===== RECORDS TO USE

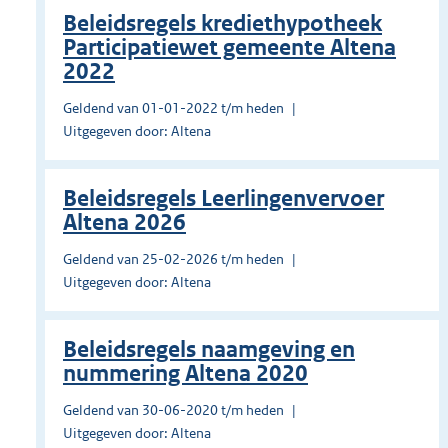
Beleidsregels krediethypotheek
Participatiewet gemeente Altena
2022
Geldend van 01-01-2022 t/m heden
Uitgegeven door: Altena
Beleidsregels Leerlingenvervoer
Altena 2026
Geldend van 25-02-2026 t/m heden
Uitgegeven door: Altena
Beleidsregels naamgeving en
nummering Altena 2020
Geldend van 30-06-2020 t/m heden
Uitgegeven door: Altena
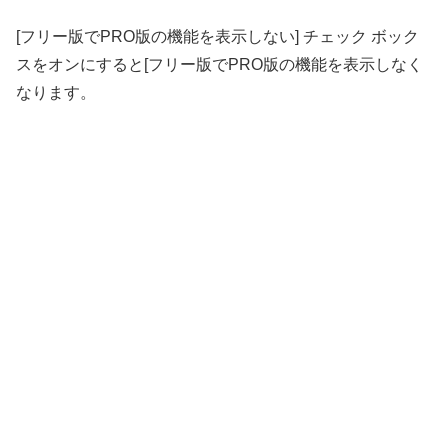
[フリー版でPRO版の機能を表示しない] チェック ボック
スをオンにすると[フリー版でPRO版の機能を表示しなく
なります。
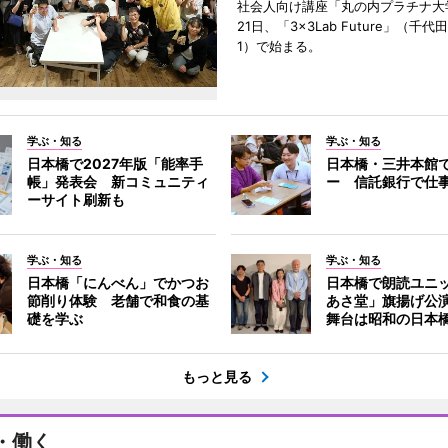
社会人向け講座「丸の内プラチナ大
21日、「3×3Lab Future」（千
1）で始まる。
学ぶ・知る
学ぶ・知る
日本橋で2027年版「能率手
日本橋・三井本館
帳」発表会 新コミュニティ
ー 信託銀行で仕
ーサイト刷新も
学ぶ・知る
学ぶ・知る
日本橋「にんべん」でかつお
日本橋で朗読ユニ
節削り体験 老舗で和食の基
あさ堂」旗揚げ公
礎を学ぶ
舞台は昭和の日本
もっと見る
・働く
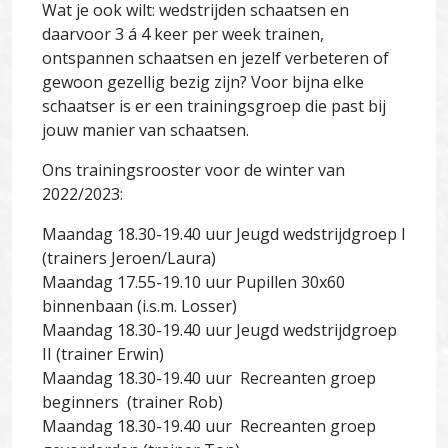
Wat je ook wilt: wedstrijden schaatsen en
daarvoor 3 á 4 keer per week trainen,
ontspannen schaatsen en jezelf verbeteren of
gewoon gezellig bezig zijn? Voor bijna elke
schaatser is er een trainingsgroep die past bij
jouw manier van schaatsen.
Ons trainingsrooster voor de winter van
2022/2023:
Maandag 18.30-19.40 uur Jeugd wedstrijdgroep I
(trainers Jeroen/Laura)
Maandag 17.55-19.10 uur Pupillen 30x60
binnenbaan (i.s.m. Losser)
Maandag 18.30-19.40 uur Jeugd wedstrijdgroep
II (trainer Erwin)
Maandag 18.30-19.40 uur Recreanten groep
beginners (trainer Rob)
Maandag 18.30-19.40 uur Recreanten groep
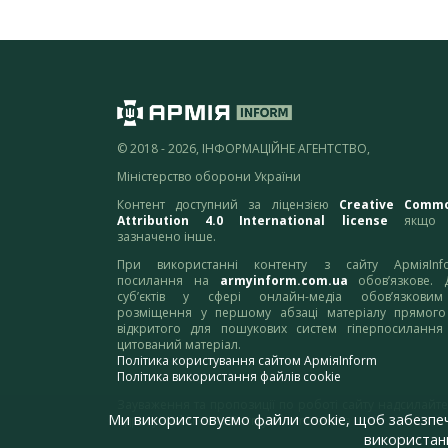
© 2018 - 2026, ІНФОРМАЦІЙНЕ АГЕНТСТВО,
Міністерство оборони України
Контент доступний за ліцензією
Creative Comm
Attribution 4.0 International license
якщо 
зазначено інше.
При використанні контенту з сайту АрміяInf
посилання на
armyinform.com.ua
обов’язкове. 
суб’єктів у сфері онлайн-медіа обов’язкови
розміщення у першому абзаці матеріалу прямого
відкритого для пошукових систем гіперпосилання
цитований матеріал.
Політика користування сайтом АрміяInform
Політика використання файлів cookie
Зауваження та пропозиції по роботі сайту надсилайте
Ми використовуємо файли cookie, щоб забезпе
адресу:
webmaster@armyinform.com.ua
використанн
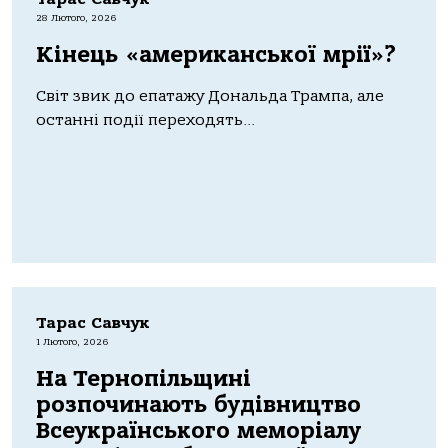
28 Лютого, 2026
Кінець «американської мрії»?
Світ звик до епатажу Дональда Трампа, але
останні події переходять...
Тарас Савчук
1 Лютого, 2026
На Тернопільщині
розпочинають будівництво
Всеукраїнського меморіалу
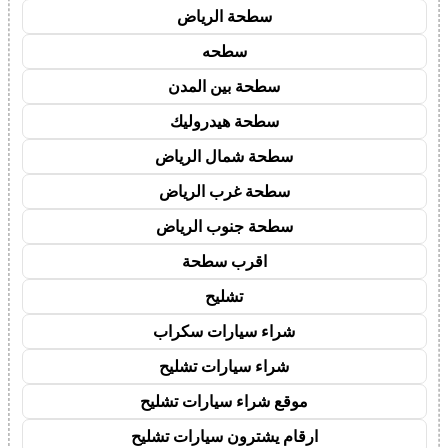
سطحة الرياض
سطحه
سطحة بين المدن
سطحة هيدروليك
سطحة شمال الرياض
سطحة غرب الرياض
سطحة جنوب الرياض
اقرب سطحة
تشليح
شراء سيارات سكراب
شراء سيارات تشليح
موقع شراء سيارات تشليح
ارقام يشترون سيارات تشليح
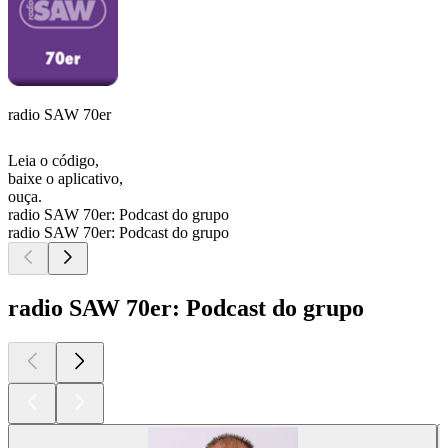
radio SAW 70er
Leia o código,
baixe o aplicativo,
ouça.
radio SAW 70er: Podcast do grupo
radio SAW 70er: Podcast do grupo
radio SAW 70er: Podcast do grupo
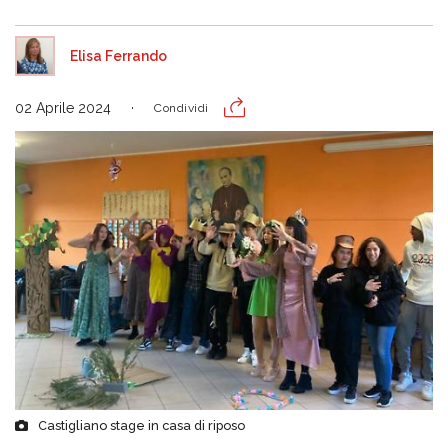
Elisa Ferrando
02 Aprile 2024
Condividi
Castigliano stage in casa di riposo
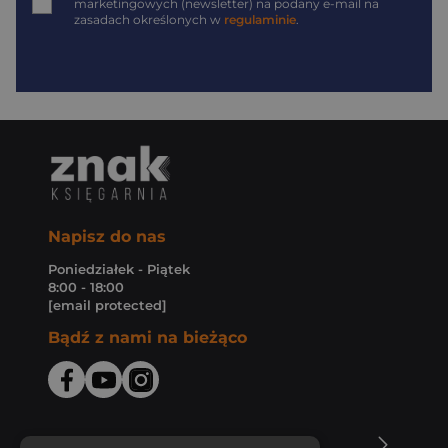
marketingowych (newsletter) na podany
e-mail
na
zasadach określonych w
regulaminie
.
Napisz do nas
Poniedziałek - Piątek
8:00 - 18:00
[email protected]
Bądź z nami na bieżąco
O Księgarni Znak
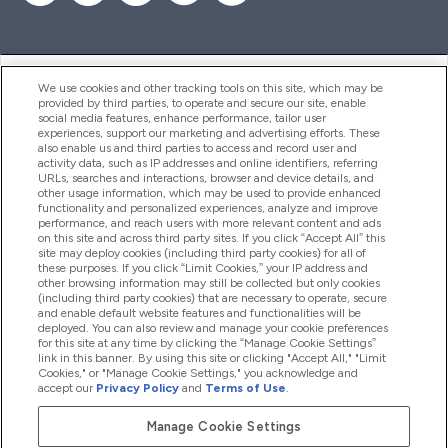
ヘルプ＆ガイド
We use cookies and other tracking tools on this site, which may be
provided by third parties, to operate and secure our site, enable
social media features, enhance performance, tailor user
experiences, support our marketing and advertising efforts. These
also enable us and third parties to access and record user and
商品について
activity data, such as IP addresses and online identifiers, referring
URLs, searches and interactions, browser and device details, and
other usage information, which may be used to provide enhanced
functionality and personalized experiences, analyze and improve
会社概要
performance, and reach users with more relevant content and ads
on this site and across third party sites. If you click “Accept All” this
site may deploy cookies (including third party cookies) for all of
these purposes. If you click “Limit Cookies,” your IP address and
特典＆ポイント
other browsing information may still be collected but only cookies
(including third party cookies) that are necessary to operate, secure
and enable default website features and functionalities will be
deployed. You can also review and manage your cookie preferences
for this site at any time by clicking the “Manage Cookie Settings”
2026 The Hut.com Ltd
link in this banner. By using this site or clicking "Accept All," "Limit
Cookies," or "Manage Cookie Settings," you acknowledge and
accept our
Privacy Policy
and
Terms of Use
.
Manage Cookie Settings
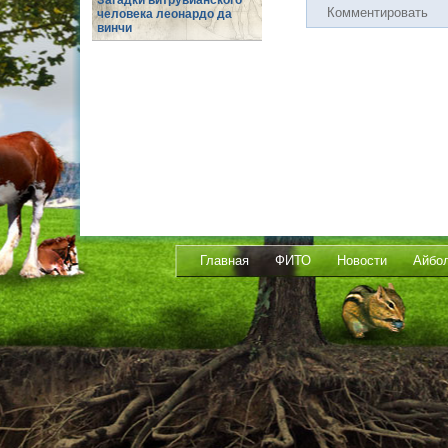
Загадки витрувианского
Комментировать
человека леонардо да
винчи
Главная
ФИТО
Новости
Айбо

==========

### ACTION ITEM
Write out the text read from each of the items above, line for line and unchanged, leaving the pictures out of your answer.

### REPLY
Beleidsregels krediethypotheek
Participatiewet gemeente Altena
2022
Geldend van 01-01-2022 t/m heden
Uitgegeven door: Altena
Beleidsregels Leerlingenvervoer
Altena 2026
Geldend van 25-02-2026 t/m heden
Uitgegeven door: Altena
Beleidsregels naamgeving en
nummering Altena 2020
Geldend van 30-06-2020 t/m heden
Uitgegeven door: Altena
[フリー版でPRO版の機能を表示しない] チェック ボック
スをオンにすると[フリー版でPRO版の機能を表示しなく
なります。
社会人向け講座「丸の内プラチナ大
21日、「3×3Lab Future」（千
1）で始まる。
学ぶ・知る
学ぶ・知る
日本橋で2027年版「能率手
日本橋・三井本館
帳」発表会 新コミュニティ
ー 信託銀行で仕
ーサイト刷新も
学ぶ・知る
学ぶ・知る
日本橋「にんべん」でかつお
日本橋で朗読ユニ
節削り体験 老舗で和食の基
あさ堂」旗揚げ公
礎を学ぶ
舞台は昭和の日本
もっと見る
・働く
Wat je ook wilt: wedstrijden schaatsen en
daarvoor 3 á 4 keer per week trainen,
ontspannen schaatsen en jezelf verbeteren of
gewoon gezellig bezig zijn? Voor bijna elke
schaatser is er een trainingsgroep die past bij
jouw manier van schaatsen.
Ons trainingsrooster voor de winter van
2022/2023:
Maandag 18.30-19.40 uur Jeugd wedstrijdgroep I
(trainers Jeroen/Laura)
Maandag 17.55-19.10 uur Pupillen 30x60
binnenbaan (i.s.m. Losser)
Maandag 18.30-19.40 uur Jeugd wedstrijdgroep
II (trainer Erwin)
Maandag 18.30-19.40 uur Recreanten groep
beginners (trainer Rob)
Maandag 18.30-19.40 uur Recreanten groep
© 2018 - 2026, ІНФОРМАЦІЙНЕ АГЕНТСТВО,
Міністерство оборони України
Контент доступний за ліцензією
Creative Comm
Attribution 4.0 International license
якщо 
зазначено інше.
При використанні контенту з сайту АрміяInf
посилання на
armyinform.com.ua
обов’язкове. 
суб’єктів у сфері онлайн-медіа обов’язкови
розміщення у першому абзаці матеріалу прямого
відкритого для пошукових систем гіперпосилання
цитований матеріал.
Політика користування сайтом АрміяInform
Політика використання файлів cookie
Зауваження та пропозиції по роботі сайту надсилайте
Ми використовуємо файли cookie, щоб забезпе
адресу:
webmaster@armyinform.com.ua
використанн
28 Лютого, 2026
Кінець «американської мрії»?
Світ звик до епатажу Дональда Трампа, але
останні події переходять...
Тарас Савчук
1 Лютого, 2026
На Тернопільщині
розпочинають будівництво
Всеукраїнського меморіалу
سطحة الرياض
سطحه
سطحة بين المدن
سطحة هيدروليك
سطحة شمال الرياض
سطحة غرب الرياض
سطحة جنوب الرياض
اقرب سطحة
تشليح
شراء سيارات سكراب
شراء سيارات تشليح
موقع شراء سيارات تشليح
ارقام يشترون سيارات تشليح
radio SAW 70er
Leia o código,
baixe o aplicativo,
ouça.
radio SAW 70er: Podcast do grupo
radio SAW 70er: Podcast do grupo
radio SAW 70er: Podcast do grupo
Elisa Ferrando
02 Aprile 2024
Condividi
Castigliano stage in casa di riposo
marketingowych (newsletter) na podany
e-mail
na
zasadach określonych w
regulaminie
.
Napisz do nas
Poniedziałek - Piątek
8:00 - 18:00
[email protected]
Bądź z nami na bieżąco
O Księgarni Znak
ヘルプ＆ガイド
We use cookies and other tracking tools on this site, which may be
provided by third parties, to operate and secure our site, enable
social media features, enhance performance, tailor user
experiences, support our marketing and advertising efforts. These
also enable us and third parties to access and record user and
商品について
activity data, such as IP addresses and online identifiers, referring
URLs, searches and interactions, browser and device details, and
other usage information, which may be used to provide enhanced
functionality and personalized experiences, analyze and improve
会社概要
performance, and reach users with more relevant content and ads
on this site and across third party sites. If you click “Accept All” this
site may deploy cookies (including third party cookies) for all of
these purposes. If you click “Limit Cookies,” your IP address and
特典＆ポイント
other browsing information may still be collected but only cookies
(including third party cookies) that are necessary to operate, secure
and enable default website features and functionalities will be
deployed. You can also review and manage your cookie preferences
for this site at any time by clicking the “Manage Cookie Settings”
2026 The Hut.com Ltd
link in this banner. By using this site or clicking "Accept All," "Limit
Cookies," or "Manage Cookie Settings," you acknowledge and
accept our
Privacy Policy
and
Terms of Use
.
Manage Cookie Settings
Загадки витрувианского
Комментировать
человека леонардо да
винчи
Главная
ФИТО
Новости
Айбо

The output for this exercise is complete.